Relativamente às contribuições das interações, é de assinalar que Piaget no seu livro Le jugement moral chez l’enfant defende que é através da interação do indivíduo

com os diversificados ambientes sociais que são construídos os valores, normas e princípios morais. Segundo o mesmo autor, as interações são essenciais para a construção dos seus valores, sentimentos sociomorais bem como da sua competência social e intelectual. Neste seguimento de ideias, as interações entre crianças são facilitadoras do desenvolvimento intelectual e sociomoral pois: proporcionam o reconhecimento da reciprocidade implícita nas relações de igualdade, que pode possibilitar a base psicológica para a adoção de perspetiva; permitem a construção da consciência e da diferenciação de si mesmas e dos outros, esquemas de reação social e cooperação no pensamento e ação (DeVries & Zan, 1998).

Quanto aos conflitos, são uma condição do desenvolvimento social e, consequentemente, do desenvolvimento moral das crianças, pois as exigências cognitivas e afetivo-emocionais que lhes coloca operam como um incentivo à diferenciação dos processos de funcionamento interpessoal. Como resultado, fomentam as competências sociocognitivas e de gestão emocional que convertem o indivíduo mais capaz de construir relações positivas com os outros (Nascimento, 2003).

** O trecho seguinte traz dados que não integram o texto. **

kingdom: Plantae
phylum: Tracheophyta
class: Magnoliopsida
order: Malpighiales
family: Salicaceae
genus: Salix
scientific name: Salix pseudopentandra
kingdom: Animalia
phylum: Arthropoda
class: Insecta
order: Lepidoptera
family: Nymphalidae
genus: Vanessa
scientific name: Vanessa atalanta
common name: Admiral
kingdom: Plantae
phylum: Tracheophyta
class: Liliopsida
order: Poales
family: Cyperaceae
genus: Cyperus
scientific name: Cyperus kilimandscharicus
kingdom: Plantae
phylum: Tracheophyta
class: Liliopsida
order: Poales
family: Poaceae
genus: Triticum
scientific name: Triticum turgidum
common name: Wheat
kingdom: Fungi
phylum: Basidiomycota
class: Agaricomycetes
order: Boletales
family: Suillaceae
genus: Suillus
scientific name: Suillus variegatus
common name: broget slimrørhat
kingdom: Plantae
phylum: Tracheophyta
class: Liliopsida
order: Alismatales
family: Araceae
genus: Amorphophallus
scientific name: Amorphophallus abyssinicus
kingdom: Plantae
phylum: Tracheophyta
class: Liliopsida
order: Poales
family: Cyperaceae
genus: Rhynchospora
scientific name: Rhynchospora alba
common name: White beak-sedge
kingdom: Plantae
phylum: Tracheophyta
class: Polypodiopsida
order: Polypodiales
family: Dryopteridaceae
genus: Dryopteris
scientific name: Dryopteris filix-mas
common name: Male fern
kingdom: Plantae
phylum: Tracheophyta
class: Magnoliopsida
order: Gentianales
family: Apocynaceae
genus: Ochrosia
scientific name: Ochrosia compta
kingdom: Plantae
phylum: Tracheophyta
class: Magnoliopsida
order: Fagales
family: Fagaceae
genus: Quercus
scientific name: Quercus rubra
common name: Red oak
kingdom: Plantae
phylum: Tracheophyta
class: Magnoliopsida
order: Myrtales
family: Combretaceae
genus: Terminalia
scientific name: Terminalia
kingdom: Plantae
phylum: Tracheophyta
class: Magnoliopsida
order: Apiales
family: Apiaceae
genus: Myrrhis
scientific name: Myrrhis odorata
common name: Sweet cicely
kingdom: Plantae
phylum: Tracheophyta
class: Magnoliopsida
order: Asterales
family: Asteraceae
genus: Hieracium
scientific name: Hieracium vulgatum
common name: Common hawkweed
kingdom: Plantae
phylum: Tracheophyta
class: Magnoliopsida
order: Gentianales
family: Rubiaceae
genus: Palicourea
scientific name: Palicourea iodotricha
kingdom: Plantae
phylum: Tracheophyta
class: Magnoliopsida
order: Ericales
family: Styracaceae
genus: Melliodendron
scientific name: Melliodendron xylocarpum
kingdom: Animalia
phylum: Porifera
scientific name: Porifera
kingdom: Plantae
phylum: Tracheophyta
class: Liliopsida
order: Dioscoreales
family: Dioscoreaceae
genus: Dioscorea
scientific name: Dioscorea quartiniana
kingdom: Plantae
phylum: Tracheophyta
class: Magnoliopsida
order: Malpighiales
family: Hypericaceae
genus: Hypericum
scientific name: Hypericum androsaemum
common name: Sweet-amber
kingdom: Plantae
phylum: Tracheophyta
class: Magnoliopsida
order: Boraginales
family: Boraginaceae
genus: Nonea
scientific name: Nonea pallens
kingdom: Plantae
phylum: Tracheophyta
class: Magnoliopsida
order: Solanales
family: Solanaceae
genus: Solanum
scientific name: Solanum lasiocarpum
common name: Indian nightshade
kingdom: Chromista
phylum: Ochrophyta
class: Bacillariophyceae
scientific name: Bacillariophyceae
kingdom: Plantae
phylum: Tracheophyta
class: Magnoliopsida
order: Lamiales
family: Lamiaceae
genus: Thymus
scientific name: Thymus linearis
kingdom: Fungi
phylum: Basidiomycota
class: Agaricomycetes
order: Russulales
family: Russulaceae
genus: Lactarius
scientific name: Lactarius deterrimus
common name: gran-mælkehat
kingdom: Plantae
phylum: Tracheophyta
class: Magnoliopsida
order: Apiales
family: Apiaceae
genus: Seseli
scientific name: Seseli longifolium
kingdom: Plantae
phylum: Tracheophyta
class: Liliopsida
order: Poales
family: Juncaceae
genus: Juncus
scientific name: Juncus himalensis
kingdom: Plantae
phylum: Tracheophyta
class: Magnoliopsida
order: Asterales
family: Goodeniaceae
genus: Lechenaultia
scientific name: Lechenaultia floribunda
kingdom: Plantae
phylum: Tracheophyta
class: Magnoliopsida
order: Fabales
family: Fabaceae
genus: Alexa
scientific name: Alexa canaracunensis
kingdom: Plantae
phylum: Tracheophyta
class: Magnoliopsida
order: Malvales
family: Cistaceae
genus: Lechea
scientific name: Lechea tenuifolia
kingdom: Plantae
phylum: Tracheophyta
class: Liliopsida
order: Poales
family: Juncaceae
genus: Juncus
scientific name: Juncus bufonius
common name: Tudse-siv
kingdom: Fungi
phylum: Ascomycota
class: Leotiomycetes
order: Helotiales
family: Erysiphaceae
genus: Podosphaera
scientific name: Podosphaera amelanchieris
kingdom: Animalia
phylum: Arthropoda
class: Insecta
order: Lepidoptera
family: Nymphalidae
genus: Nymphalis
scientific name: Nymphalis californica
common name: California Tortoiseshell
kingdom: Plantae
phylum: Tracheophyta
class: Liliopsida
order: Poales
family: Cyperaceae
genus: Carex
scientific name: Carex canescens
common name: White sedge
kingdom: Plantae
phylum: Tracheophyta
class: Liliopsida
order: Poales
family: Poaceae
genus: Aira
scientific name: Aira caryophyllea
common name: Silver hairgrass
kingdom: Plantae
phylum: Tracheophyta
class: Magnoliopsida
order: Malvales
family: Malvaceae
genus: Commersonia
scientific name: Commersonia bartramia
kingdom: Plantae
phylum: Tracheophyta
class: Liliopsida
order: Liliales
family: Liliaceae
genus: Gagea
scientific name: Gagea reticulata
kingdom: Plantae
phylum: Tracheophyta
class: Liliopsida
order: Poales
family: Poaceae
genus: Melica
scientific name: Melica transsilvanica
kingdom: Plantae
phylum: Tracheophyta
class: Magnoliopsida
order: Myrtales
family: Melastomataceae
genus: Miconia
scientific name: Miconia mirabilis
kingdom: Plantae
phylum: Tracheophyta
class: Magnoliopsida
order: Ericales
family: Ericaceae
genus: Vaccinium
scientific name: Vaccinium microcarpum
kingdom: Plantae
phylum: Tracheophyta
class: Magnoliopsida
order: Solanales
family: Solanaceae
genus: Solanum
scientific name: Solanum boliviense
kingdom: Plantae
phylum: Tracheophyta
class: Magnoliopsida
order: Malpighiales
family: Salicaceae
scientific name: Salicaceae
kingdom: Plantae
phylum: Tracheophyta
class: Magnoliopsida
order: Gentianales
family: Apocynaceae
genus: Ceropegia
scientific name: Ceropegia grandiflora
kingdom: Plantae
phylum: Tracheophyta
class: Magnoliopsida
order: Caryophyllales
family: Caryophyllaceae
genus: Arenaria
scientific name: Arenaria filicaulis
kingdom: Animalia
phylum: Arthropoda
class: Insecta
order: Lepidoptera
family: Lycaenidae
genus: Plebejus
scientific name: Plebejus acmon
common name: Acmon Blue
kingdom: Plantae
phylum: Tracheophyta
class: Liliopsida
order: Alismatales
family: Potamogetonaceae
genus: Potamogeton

É possível conferir, assim, que tanto as interações como os conflitos são aspetos intrínsecos ao ser humano. Devido ao facto de serem uma constante nos ambientes educativos e, de acordo com os autores acima referidos, contribuírem para o desenvolvimento sociomoral importa que o docente considere estes processos de um

modo positivo e seja capaz de utilizá-los em prol da promoção do desenvolvimento sociomoral das crianças.